Hay días en que parte de mi trabajo —y mi cariño por este país— me obliga a mirar los números sin el filtro de la ideología. Otros, en cambio, me llevan a compararlos con escenas de cine, no por frivolidad, sino por la extraña sensación de que la realidad mexicana a veces no necesita efectos especiales para parecer una película de terror.
Desde que Claudia Sheinbaum asumió la Presidencia en octubre de 2024, el gobierno ha insistido en una narrativa de mejora cuantificable en materia de seguridad pública. Las cifras oficiales del Secretariado Ejecutivo del Sistema Nacional de Seguridad Pública (SESNSP) y las declaraciones del gabinete indican que el promedio diario de homicidios dolosos ha bajado aproximadamente de 87 a alrededor de 55 por día hacia finales de 2025, lo que representa una reducción en el orden del 32%–37% según distintos cortes de análisis gubernamentales.
A primera vista, las matemáticas parecen alentadoras: 27 o más vidas dejadas de perder cada día, como lo ha puesto el discurso oficial. Un logro que cualquier gestión consciente de derechos humanos, centrada en el valor intrínseco de cada vida, debería celebrar. Sin embargo, aquí es donde la comparación con Hollywood deja de ser sólo una analogía sociológica para convertirse en una advertencia moral.
Recordemos a John Wick, ese letal universo donde un ex-sicario se enfrenta a un ejército de enemigos: incluso allí, las muertes tienen un contexto, una coreografía narrativa, un propósito en la ficción.

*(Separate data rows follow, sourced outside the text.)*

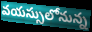
వయస్సులోనున్నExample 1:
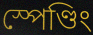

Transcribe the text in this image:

স্পেণ্ডিং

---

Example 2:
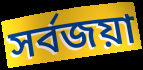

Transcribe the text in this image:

সৰ্বজয়া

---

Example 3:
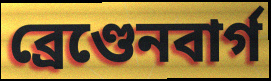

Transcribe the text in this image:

ব্ৰেণ্ডেনবাৰ্গ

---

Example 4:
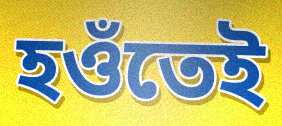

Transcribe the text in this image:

হওঁতেই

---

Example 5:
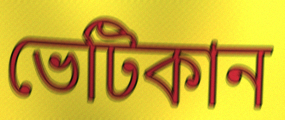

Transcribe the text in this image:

ভেটিকানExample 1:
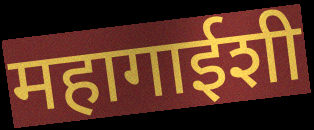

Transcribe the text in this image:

महागाईशी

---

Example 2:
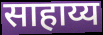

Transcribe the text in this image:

साहाय्य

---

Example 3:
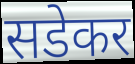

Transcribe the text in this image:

सडेकर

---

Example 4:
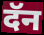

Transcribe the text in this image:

दॅन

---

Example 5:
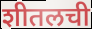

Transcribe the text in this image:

शीतलची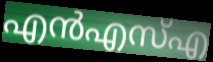
എൻഎസ്എ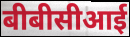
बीबीसीआईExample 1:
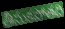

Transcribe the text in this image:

తీసుకపోతది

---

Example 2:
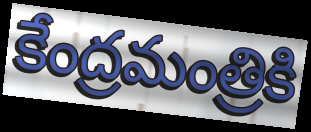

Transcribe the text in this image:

కేంద్రమంత్రికి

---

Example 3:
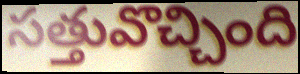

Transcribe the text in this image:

సత్తువొచ్చింది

O piensa en It o Welcome to Derry, donde el terror sobrenatural se disfraza de payaso —una figura grotesca, sí— pero pura fantasía si la comparamos con lo que viven tantos mexicanos en regiones donde la violencia es estructural y cotidiana.

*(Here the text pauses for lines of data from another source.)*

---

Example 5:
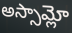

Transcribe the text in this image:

అస్సామ్లో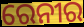
ରେନୀର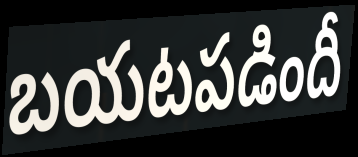
బయటపడిందీ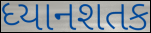
ધ્યાનશતક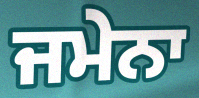
ਜਮੇਨਾ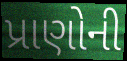
પ્રાણોની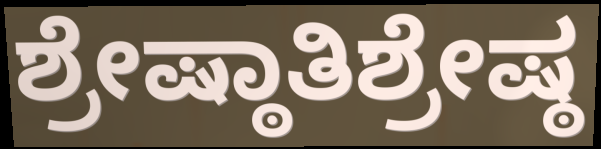
ಶ್ರೇಷ್ಠಾತಿಶ್ರೇಷ್ಠ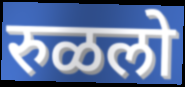
रुळलो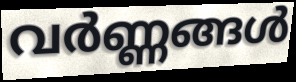
വർണ്ണങ്ങൾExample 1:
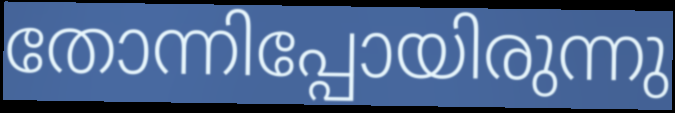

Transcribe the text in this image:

തോന്നിപ്പോയിരുന്നു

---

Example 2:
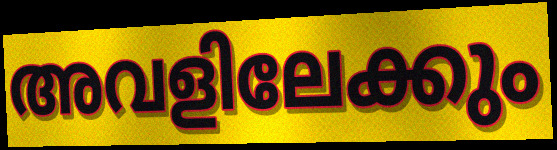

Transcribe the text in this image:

അവളിലേക്കും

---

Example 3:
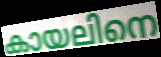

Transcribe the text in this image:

കായലിനെ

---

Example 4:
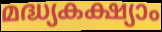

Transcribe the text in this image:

മദ്ധ്യകക്ഷ്യാം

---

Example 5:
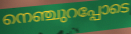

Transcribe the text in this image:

നെഞ്ചുറപ്പോടെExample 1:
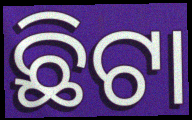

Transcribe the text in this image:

ଛିଟା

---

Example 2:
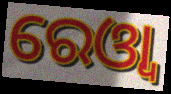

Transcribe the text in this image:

ରେଓ୍ବା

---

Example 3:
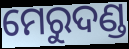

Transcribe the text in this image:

ମେରୁଦଣ୍ଡ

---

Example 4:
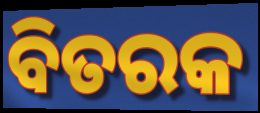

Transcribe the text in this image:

ବିତରକ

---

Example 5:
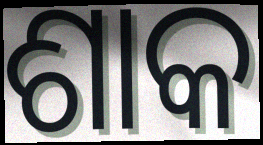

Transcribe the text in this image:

Ahora contrastemos: un promedio de más de 50 homicidios diarios todavía supera con creces el imaginario de peligro que nos venden muchas producciones de Hollywood. En un país sin guerra declarada, como destacaban análisis independientes, los números de homicidios diarios en México pueden rivalizar con zonas de conflicto cuando se traducen en vidas humanas arrebatadas sin un “guion” que lo justifique.

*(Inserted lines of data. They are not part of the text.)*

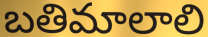
బతిమాలాలి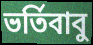
ভর্তিবাবুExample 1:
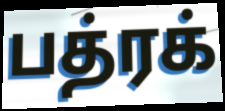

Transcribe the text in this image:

பத்ரக்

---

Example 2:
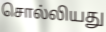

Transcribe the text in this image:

சொல்லியது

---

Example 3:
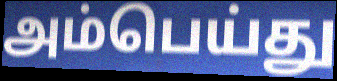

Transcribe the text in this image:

அம்பெய்து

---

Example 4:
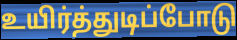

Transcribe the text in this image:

உயிர்த்துடிப்போடு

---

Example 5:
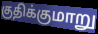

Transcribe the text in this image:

குதிக்குமாறுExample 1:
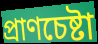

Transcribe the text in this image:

প্রাণচেষ্টা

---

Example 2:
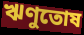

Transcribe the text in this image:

ঋণুতোষ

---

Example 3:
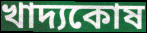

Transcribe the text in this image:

খাদ্যকোষ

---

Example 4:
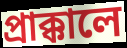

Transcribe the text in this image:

প্রাক্কালে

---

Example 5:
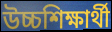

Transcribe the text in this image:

উচ্চশিক্ষার্থী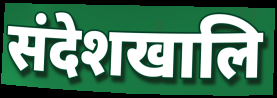
संदेशखालि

El discurso de “menos crimen” es legítimo si lo consideramos en términos porcentuales. Sin embargo, todavía estamos lejos de lo que cualquier sociedad medianamente segura consideraría aceptable. Y aquí entra otra variable que los números crudos no muestran: la percepción de inseguridad. Según datos de encuestas recientes, más del 60% de los mexicanos sigue sintiéndose inseguro en su vida diaria, un índice que no cae al mismo ritmo que los homicidios reportados.
Este desfase entre estadísticas y percepción no es menor. Porque no es lo mismo no morir violentamente que vivir con miedo constante de que te pase algo terrible. Muchos cineastas entienden esto mejor que los políticos: el miedo es más poderoso cuando se siente, no sólo cuando se cuantifica.
Y aquí está la paradoja central de este sexenio emergente: sí, hay una reducción numérica significativa en homicidios, lo cual es una buena noticia —y debe celebrarse con sobriedad—, pero aún estamos lejos del terreno donde una madre puede caminar por la calle sin revisar el entorno, donde un joven vuelve a su casa sin temer una emboscada, donde la violencia no es parte de la cotidianidad.
El reto de gobierno —y de la sociedad civil, de las empresas, de las familias— no es sólo bajar cifras, sino reconstruir confianza social, fortalecer justicia efectiva y atacar las causas profundas del crimen. Porque en México, a diferencia de una película —por más oscura que sea—, no hay subtítulos que avisen “corte de escena”.
Y mientras seguimos comparando la realidad con el celuloide, conviene recordar que la vida real no tiene segundas tomas. Aquí, cada número representa una historia, una familia, un futuro interrumpido. Y eso debería importarnos más que cualquier efecto cinematográfico.